State v. Thornton (ICA December 1, 2009)
Background. HPD stopped a car in Waikiki for an expired motor vehicle tax. Thornton was driving and Gipson was in the passenger's seat. Thornton presented his ID, vehicle registration, and insurance card. The police suspected that the insurance card was fraudulent and called the insurance company. In the meantime, another officer, Officer Pistor, saw what he believed to be a bullet-proof vest underneath Thornton's t-shirt. Thornton agreed to allow the police to search the car and signed a written consent form. The form gave Officer Pistor consent to have the "AUTO & CONTENTS, BAGS" searched for "FIREARMS, AMMUNITION." Thornton and Gipson got out of the car and Officer Pistor started to search the car. Officer Pistor found crystal methamphetamine and a scale. Then he found a black wallet lying flat on the driver's seat. Officer Pistor opened the wallet and four identification cards belonging to other people. Thornton and Gipson were arrested and in a search incident to the arrest, police found some methamphetamine, a pipe, and a plastic straw.

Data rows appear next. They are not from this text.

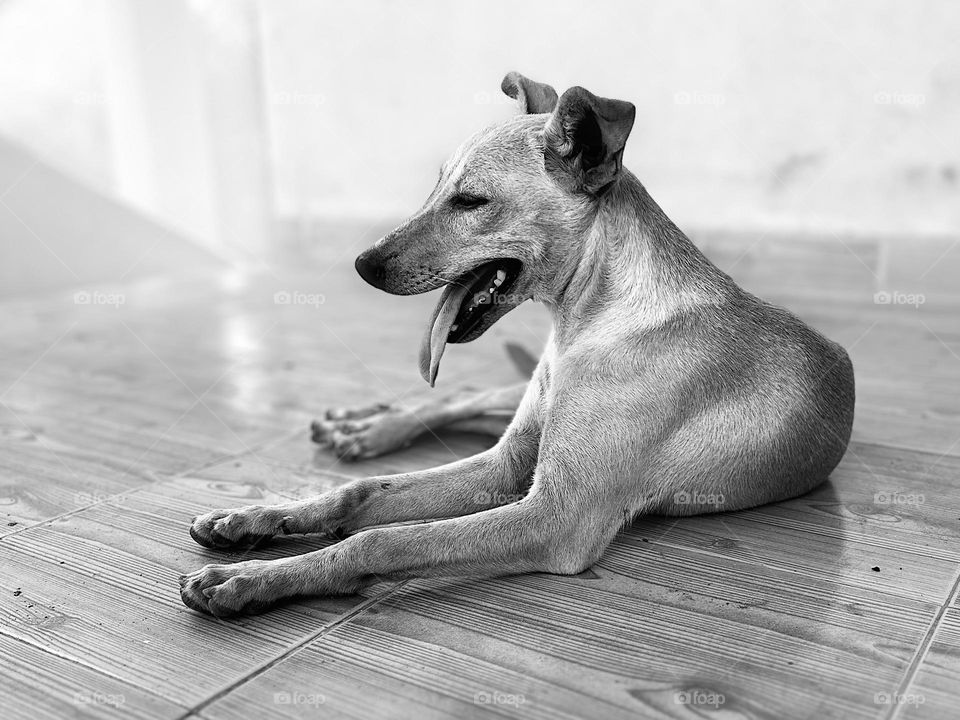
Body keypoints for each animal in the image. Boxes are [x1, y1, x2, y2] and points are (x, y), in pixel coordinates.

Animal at [180, 71, 856, 620]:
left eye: (470, 200)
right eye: (436, 188)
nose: (362, 265)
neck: (590, 323)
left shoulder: (555, 515)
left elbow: (381, 536)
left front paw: (252, 579)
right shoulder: (507, 468)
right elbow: (364, 494)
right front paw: (252, 520)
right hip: (514, 410)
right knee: (462, 397)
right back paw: (367, 425)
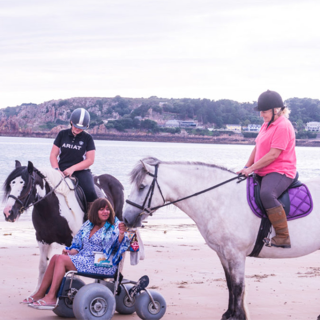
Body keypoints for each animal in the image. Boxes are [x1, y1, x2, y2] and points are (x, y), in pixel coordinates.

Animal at [124, 157, 320, 320]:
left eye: (141, 186)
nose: (126, 218)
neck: (222, 200)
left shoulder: (236, 254)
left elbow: (238, 285)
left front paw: (238, 316)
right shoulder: (223, 253)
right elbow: (230, 284)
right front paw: (229, 314)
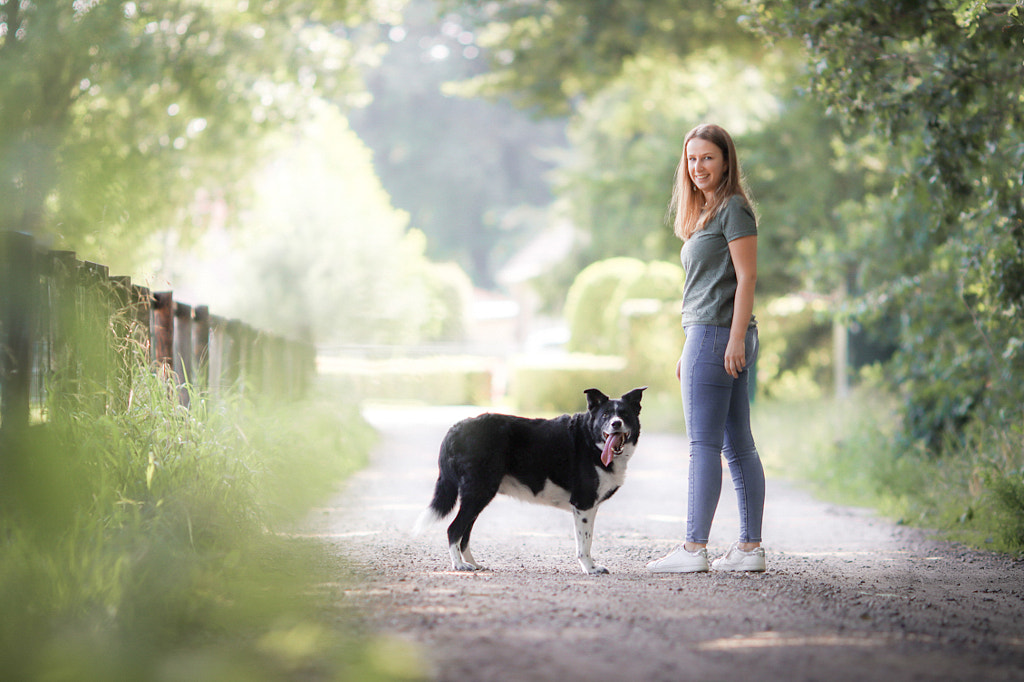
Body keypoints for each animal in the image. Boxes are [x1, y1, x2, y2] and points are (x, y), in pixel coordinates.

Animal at [413, 385, 638, 569]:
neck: (591, 440)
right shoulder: (583, 505)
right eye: (606, 415)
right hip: (479, 492)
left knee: (464, 533)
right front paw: (590, 568)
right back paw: (459, 565)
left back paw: (473, 564)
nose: (616, 424)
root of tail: (456, 428)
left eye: (625, 414)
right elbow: (585, 543)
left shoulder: (588, 507)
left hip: (478, 496)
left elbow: (586, 540)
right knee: (454, 530)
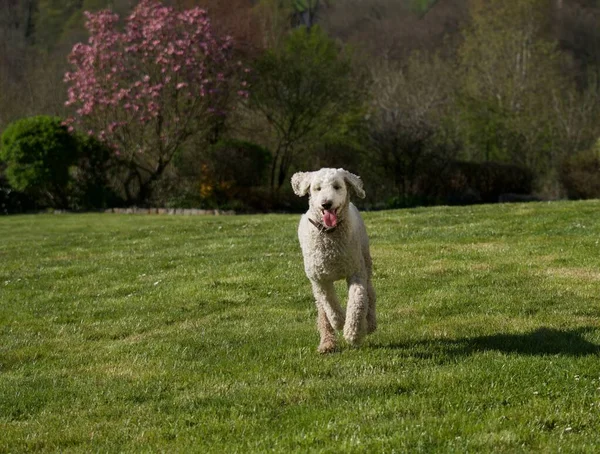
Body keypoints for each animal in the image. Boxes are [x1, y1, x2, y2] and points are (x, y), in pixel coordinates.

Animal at [290, 168, 376, 352]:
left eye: (337, 186)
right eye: (317, 188)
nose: (326, 204)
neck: (330, 234)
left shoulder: (356, 272)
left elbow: (357, 300)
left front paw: (353, 333)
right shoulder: (319, 279)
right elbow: (329, 303)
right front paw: (339, 321)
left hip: (366, 260)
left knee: (370, 293)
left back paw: (370, 323)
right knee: (322, 310)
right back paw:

Thornton was charged with promoting a dangerous drug in the third degree, unlawful use of drug paraphernalia, and unauthorized possession of confidential personal information (HRS § 708-839.55). Thornton filed a motion to suppress all the evidence. The motion was denied. The jury acquitted Thornton of the drug offenses, but found him guilty of the unauthorized possession of confidential information offense. Thornton appealed.
The Scope of a Consent to Search Hinges on Reasonableness. Warrantless searches are invalid "unless they fall within narrowly drawn exceptions." State v. Mahone, 67 Haw. 644, 646, 701 P.2d 171, 173 (1985). A search conducted "pursuant to voluntary and uncoerced consent by the person being searched" is such an exception. Id. Under the Fourth Amendment, "[t]he standard for measuring the scope of a suspect's consent . . . is that of 'objective' reasonableness--what would the typical reasonable person have understood by the exchange between the officer and the suspect?" Florida v. Jimeno, 500 U.S. 248, 251 (1991). Moreover, "[w]hen an individual gives a general statement of consent without express limitations, the scope of a permissible search is not limitless. Rather it is constrained by the bounds of reasonableness: what a police officer could reasonably interpret the consent to encompass." United States v. Strickland, 902 F.2d 937, 941 (11th Cir. 1990).
The ICA stated that "[a] search for firearms and ammunition pursuant to consent exceeds the scope of consent when either the characteristics of the area to be searched, or the investigating officer's observations do not reasonably suggest the presence of firearms or ammunition." See State v. Younger, 702 A.2d 477, 479-80 (N.J. Sup. Ct. App. Div. 1997); Foster v. State, 646 S.E.2d 302, 306 (Ga. Ct. App. 2007); State v. Huether, 453 N.@.3d 778, 782 (N.D. 1990).
Caches that Could Contain Contraband Doesn't cut it. In this case, the circuit court denied the motion to suppress because the black wallet could have contained a round of ammunition. The ICA agreed that the wallet was capable of containing ammunition, but that was the improper standard. Officer Pistor testified at the hearing on the motion that he felt nothing suggesting there was ammunition inside the wallet and that he was not nervous in handling the potentially loaded wallet. It was clear, according to the ICA, that Officer Pistor's reasonable observations did not suggest the presence of the ammunition. Thus, the search of the wallet exceeded the scope of Thornton's consent.
Two Elements to Determining Scope of Consensual Search. The ICA made it clear that the limits of a consensual search depend on two things: the characteristics of the area being searched and the officer's reasonable beliefs. The police need both in order to be within the scope. The area must reasonably suggest the presence of the item AND the officer's observations must also reasonably suggest the presence. Here, the police had the first one--a wallet can reasonably suggest the presence of ammunition. But the officer's testimony made it clear to the ICA that his observations did not suggest there was anything there. It would make sense that both elements are needed. After all, "[s]peculation or curiosity cannot provide the sole basis to legitimize warrantless searches or seizures." State v. Reed, 70 Haw. 107, 114, 762 P.2d 803, 807 (1988).